README.md

---
license: bsd-3-clause
library_name: braindecode
pipeline_tag: feature-extraction
tags:
  - eeg
  - biosignal
  - pytorch
  - neuroscience
  - braindecode
  - convolutional
---

# Deep4Net

Deep ConvNet model from Schirrmeister et al (2017) [Schirrmeister2017].

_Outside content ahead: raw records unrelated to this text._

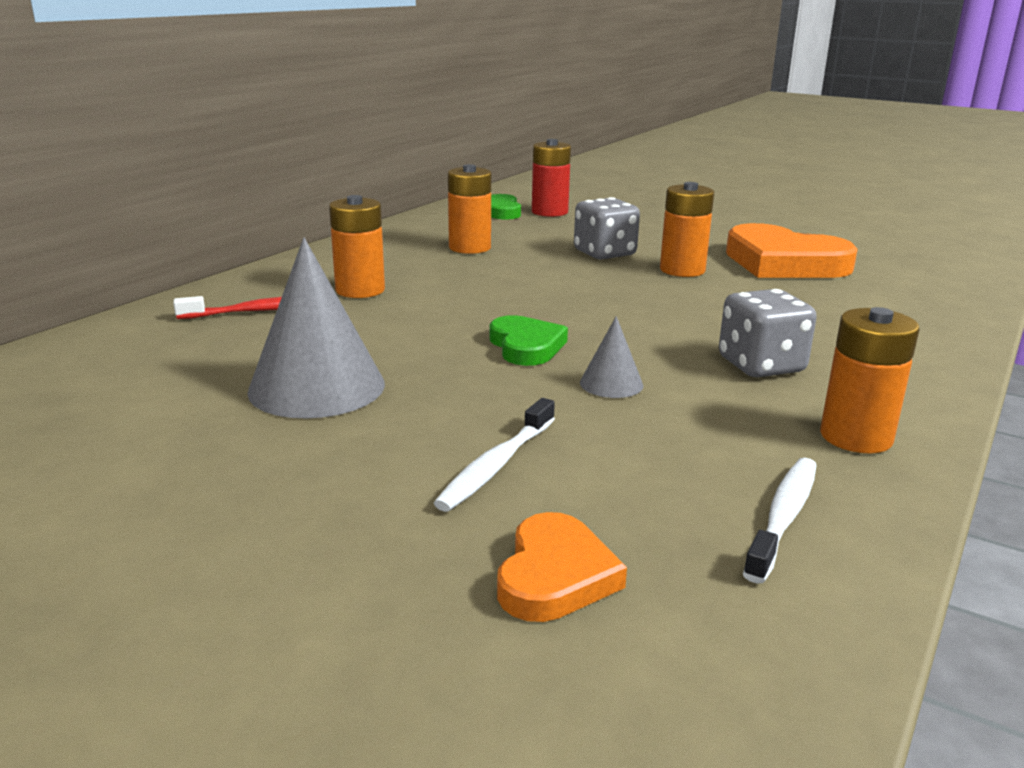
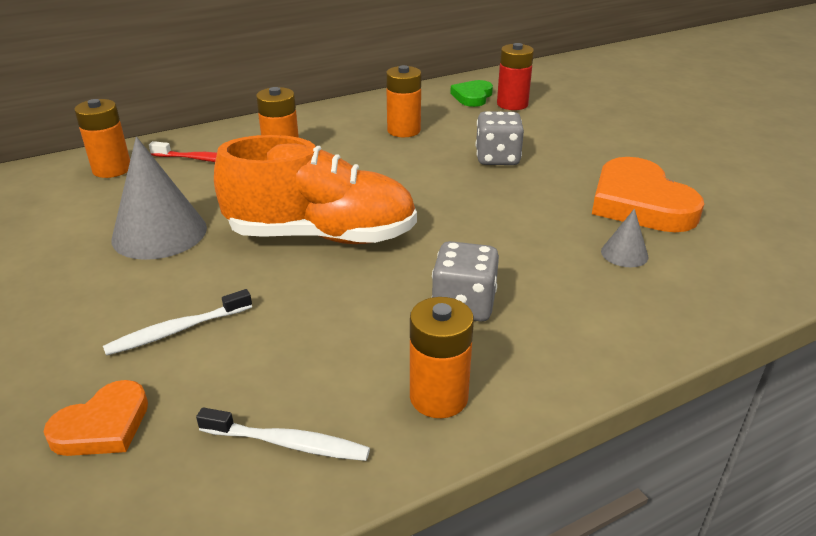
camera: 30 degrees right, 10 degrees up
(526, 346) = (322, 236): green heart -> orange shoe
(611, 384) = (333, 287): grey cone -> grey cone (624, 254)
(682, 270) = (537, 190): orange battery -> orange battery (112, 169)
(783, 517) = (287, 443): white toothbrush -> white toothbrush turned 45 degrees clockwise

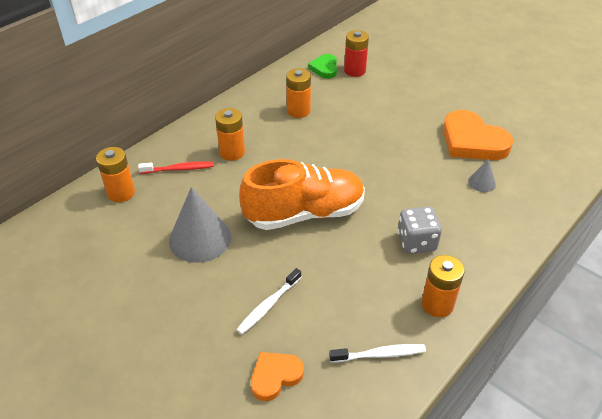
camera: 20 degrees left, 10 degrees up
(103, 425) = (275, 376): orange heart -> orange heart turned 150 degrees counterclockwise
(497, 158) = (372, 123): grey dice -> none

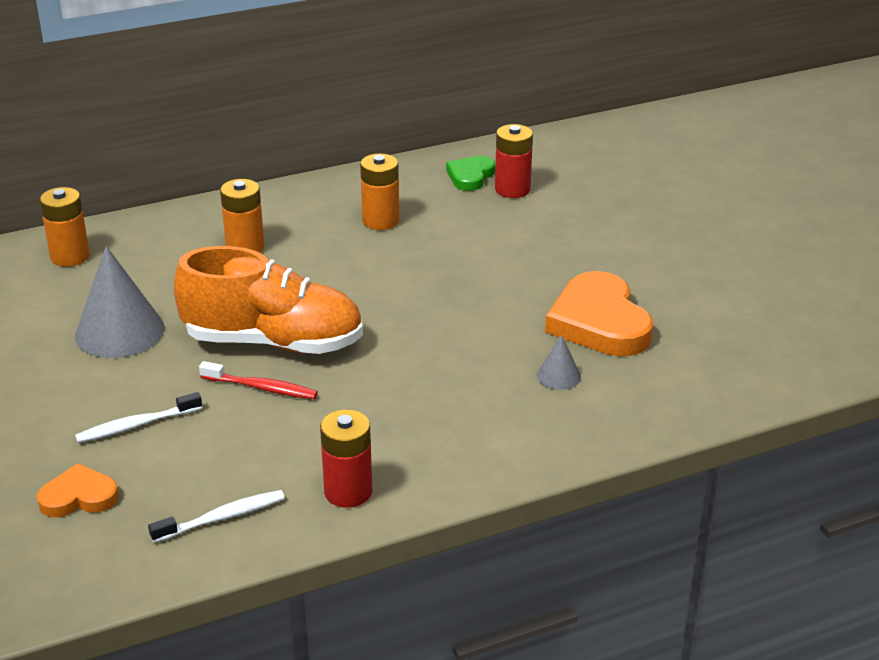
camera: 25 degrees right, 10 degrees down
(179, 169) = (161, 249): red toothbrush -> red toothbrush (261, 388)
(379, 354) = (222, 518): white toothbrush -> white toothbrush turned 45 degrees counterclockwise
(416, 242) = (390, 417): grey dice -> none
(437, 304) = (348, 492): orange battery -> red battery

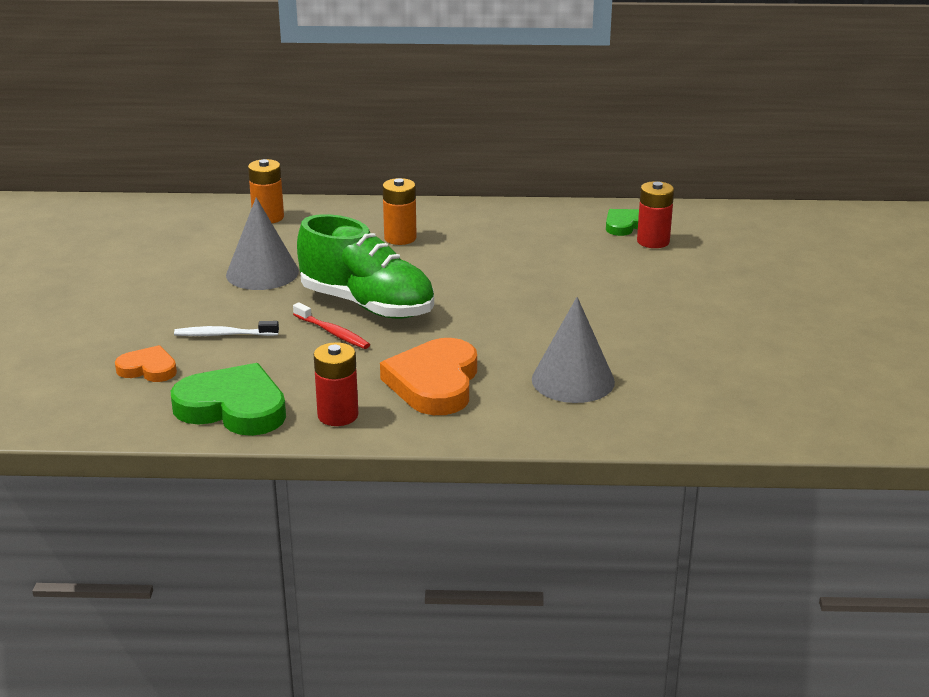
camera: 25 degrees right, 5 degrees down
(222, 518) = (233, 408): white toothbrush -> green heart
(273, 342) = (367, 305): orange shoe -> green shoe
(380, 221) = (522, 241): orange battery -> none
(558, 376) = (573, 380): grey cone -> grey cone, size x2.08
(599, 322) = (642, 351): orange heart -> orange heart (434, 383)

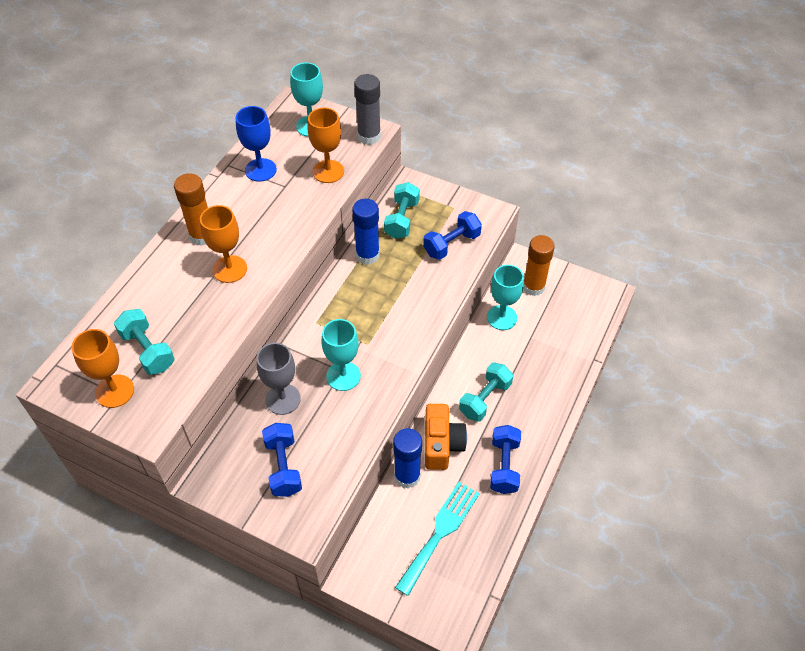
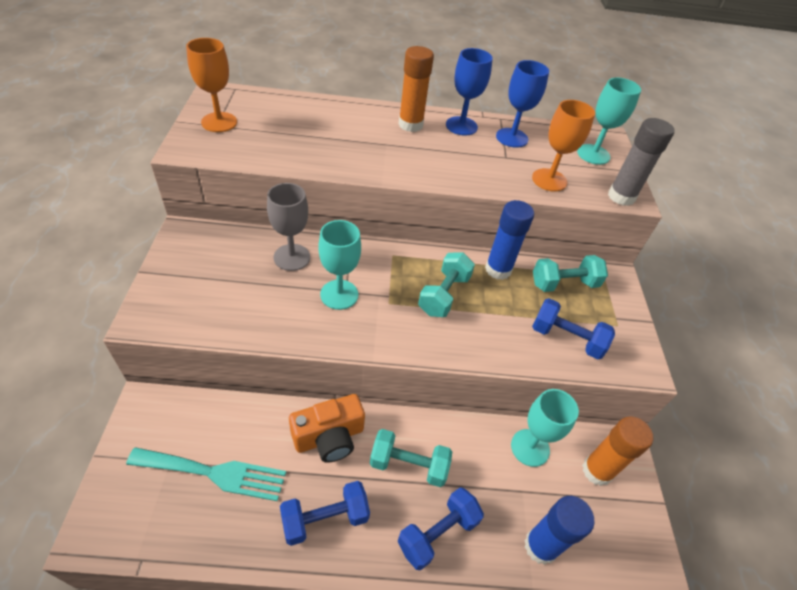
camera: 60 degrees right, 5 degrees down
(148, 351) = (269, 128): turquoise dumbbell -> turquoise dumbbell (444, 295)
(224, 198) = (461, 126): none -> blue goblet
(229, 269) = (384, 149): orange goblet -> none
(283, 467) = (214, 280): blue dumbbell -> blue dumbbell (437, 533)
(407, 476) = (277, 416): blue glue stick -> blue glue stick (540, 546)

> **Architecture-only repository.** Documents the
> `braindecode.models.Deep4Net` class. **No pretrained weights are
> distributed here.** Instantiate the model and train it on your own
> data.

## Quick start

```bash
pip install braindecode
```

```python
from braindecode.models import Deep4Net

model = Deep4Net(
    n_chans=22,
    sfreq=250,
    input_window_seconds=4.0,
    n_outputs=4,
)
```

The signal-shape arguments above are illustrative defaults — adjust to
match your recording.

## Documentation
- Full API reference: <https://braindecode.org/stable/generated/braindecode.models.Deep4Net.html>
- Interactive browser (live instantiation, parameter counts):
  <https://huggingface.co/spaces/braindecode/model-explorer>
- Source on GitHub: <https://github.com/braindecode/braindecode/blob/master/braindecode/models/deep4.py#L19>


## Architecture

![Deep4Net architecture](https://onlinelibrary.wiley.com/cms/asset/fc200ccc-d8c4-45b4-8577-56ce4d15999a/hbm23730-fig-0001-m.jpg)


## Parameters

| Parameter | Type | Description |
|---|---|---|
| `final_conv_length: int | str` | — | Length of the final convolution layer. If set to "auto", n_times must not be None. Default: "auto". |
| `n_filters_time: int` | — | Number of temporal filters. |
| `n_filters_spat: int` | — | Number of spatial filters. |
| `filter_time_length: int` | — | Length of the temporal filter in layer 1. |
| `pool_time_length: int` | — | Length of temporal pooling filter. |
| `pool_time_stride: int` | — | Length of stride between temporal pooling filters. |
| `n_filters_2: int` | — | Number of temporal filters in layer 2. |
| `filter_length_2: int` | — | Length of the temporal filter in layer 2. |
| `n_filters_3: int` | — | Number of temporal filters in layer 3. |
| `filter_length_3: int` | — | Length of the temporal filter in layer 3. |
| `n_filters_4: int` | — | Number of temporal filters in layer 4. |
| `filter_length_4: int` | — | Length of the temporal filter in layer 4. |
| `activation_first_conv_nonlin: nn.Module, default is nn.ELU` | — | Non-linear activation function to be used after convolution in layer 1. |
| `first_pool_mode: str` | — | Pooling mode in layer 1. "max" or "mean". |
| `first_pool_nonlin: callable` | — | Non-linear activation function to be used after pooling in layer 1. |
| `activation_later_conv_nonlin: nn.Module, default is nn.ELU` | — | Non-linear activation function to be used after convolution in later layers. |
| `later_pool_mode: str` | — | Pooling mode in later layers. "max" or "mean". |
| `later_pool_nonlin: callable` | — | Non-linear activation function to be used after pooling in later layers. |
| `drop_prob: float` | — | Dropout probability. |
| `split_first_layer: bool` | — | Split first layer into temporal and spatial layers (True) or just use temporal (False). There would be no non-linearity between the split layers. |
| `batch_norm: bool` | — | Whether to use batch normalisation. |
| `batch_norm_alpha: float` | — | Momentum for BatchNorm2d. |
| `stride_before_pool: bool` | — | Stride before pooling. |


## References

1. Schirrmeister, R. T., Springenberg, J. T., Fiederer, L. D. J., Glasstetter, M., Eggensperger, K., Tangermann, M., Hutter, F. & Ball, T. (2017). Deep learning with convolutional neural networks for EEG decoding and visualization. Human Brain Mapping , Aug. 2017. Online: http://dx.doi.org/10.1002/hbm.23730


## Citation

Cite the original architecture paper (see *References* above) and braindecode:

```bibtex
@article{aristimunha2025braindecode,
  title   = {Braindecode: a deep learning library for raw electrophysiological data},
  author  = {Aristimunha, Bruno and others},
  journal = {Zenodo},
  year    = {2025},
  doi     = {10.5281/zenodo.17699192},
}
```

## License

BSD-3-Clause for the model code (matching braindecode).
Pretraining-derived weights, if you fine-tune from a checkpoint,
inherit the licence of that checkpoint and its training corpus.